▶ _Description of the task_
Give the listing again exactly, omitting its images.

▶ _Dataset extract_

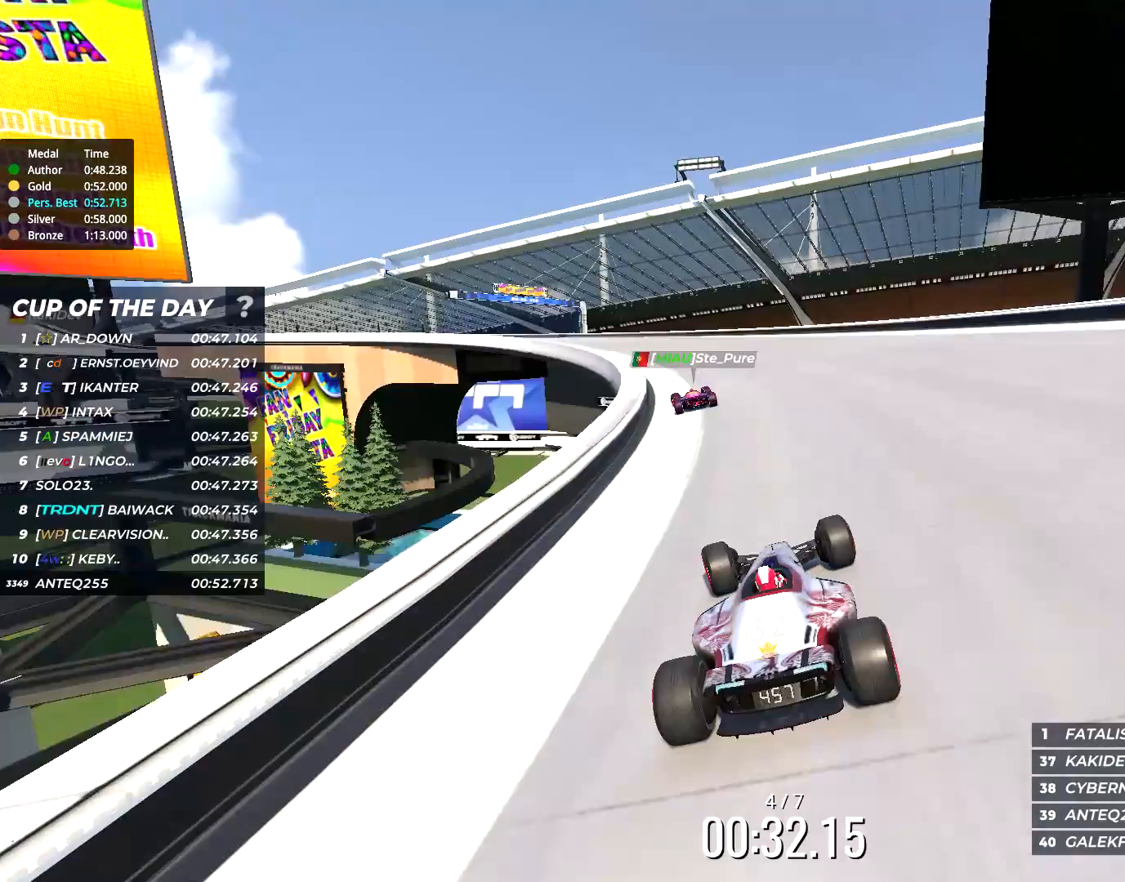
{"keys": ["left", "up"], "events": []}
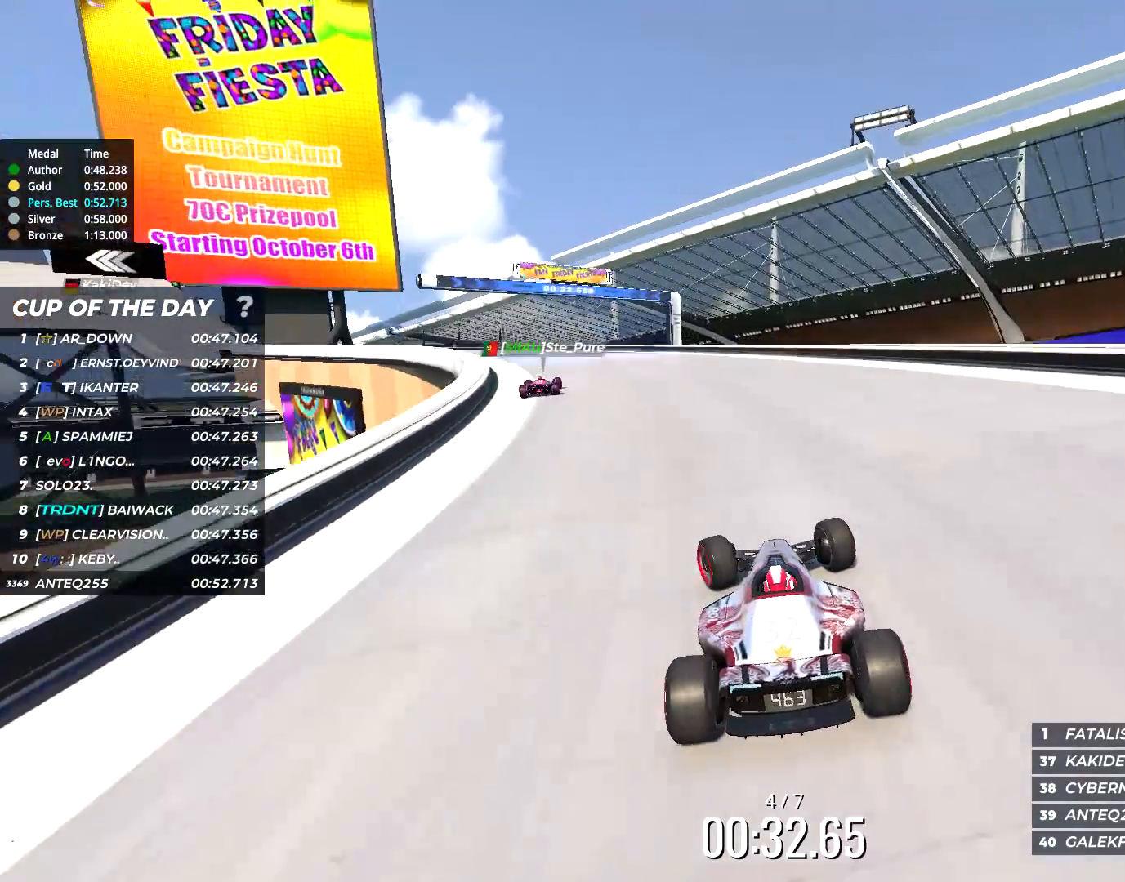
{"keys": ["left", "up"], "events": []}
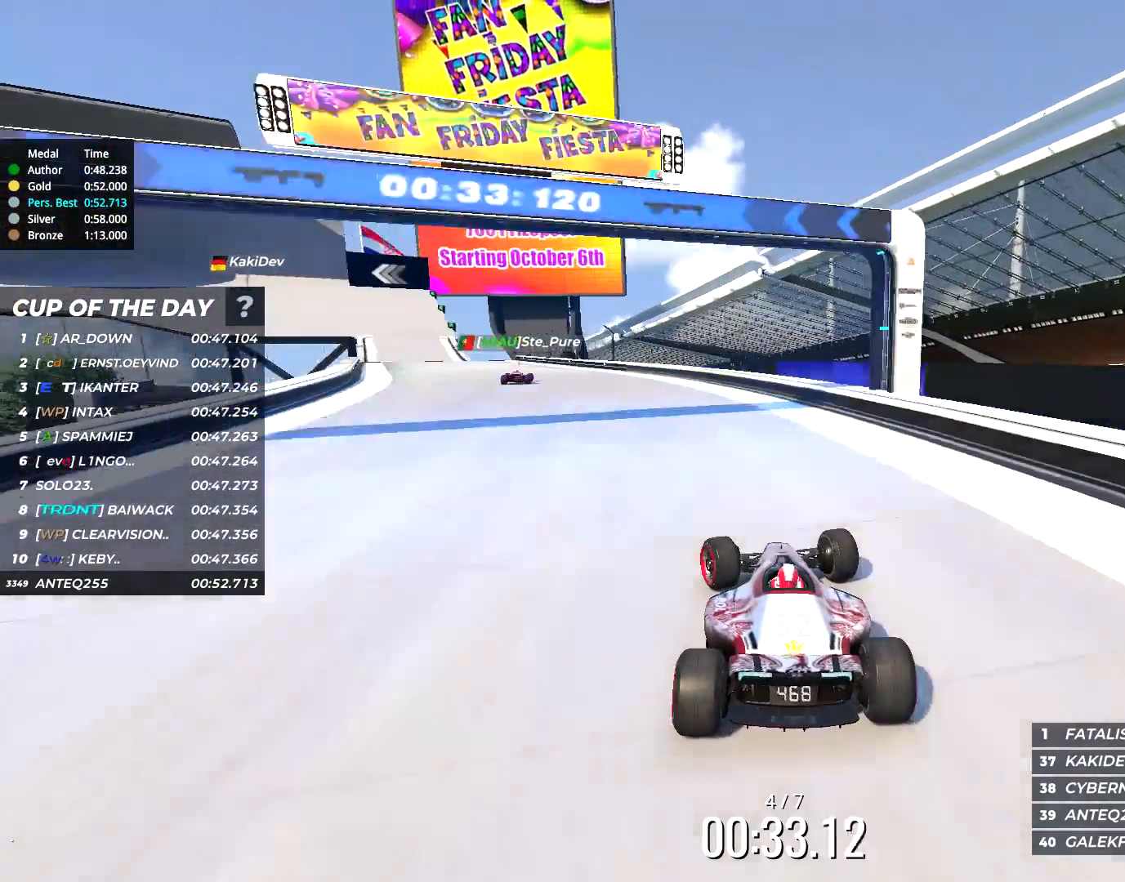
{"keys": ["up"], "events": [[483, "left", "up"]]}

▶ _Response to the exercise_
{"keys": ["left", "up"], "events": []}
{"keys": ["left", "up"], "events": []}
{"keys": ["up"], "events": [[483, "left", "up"]]}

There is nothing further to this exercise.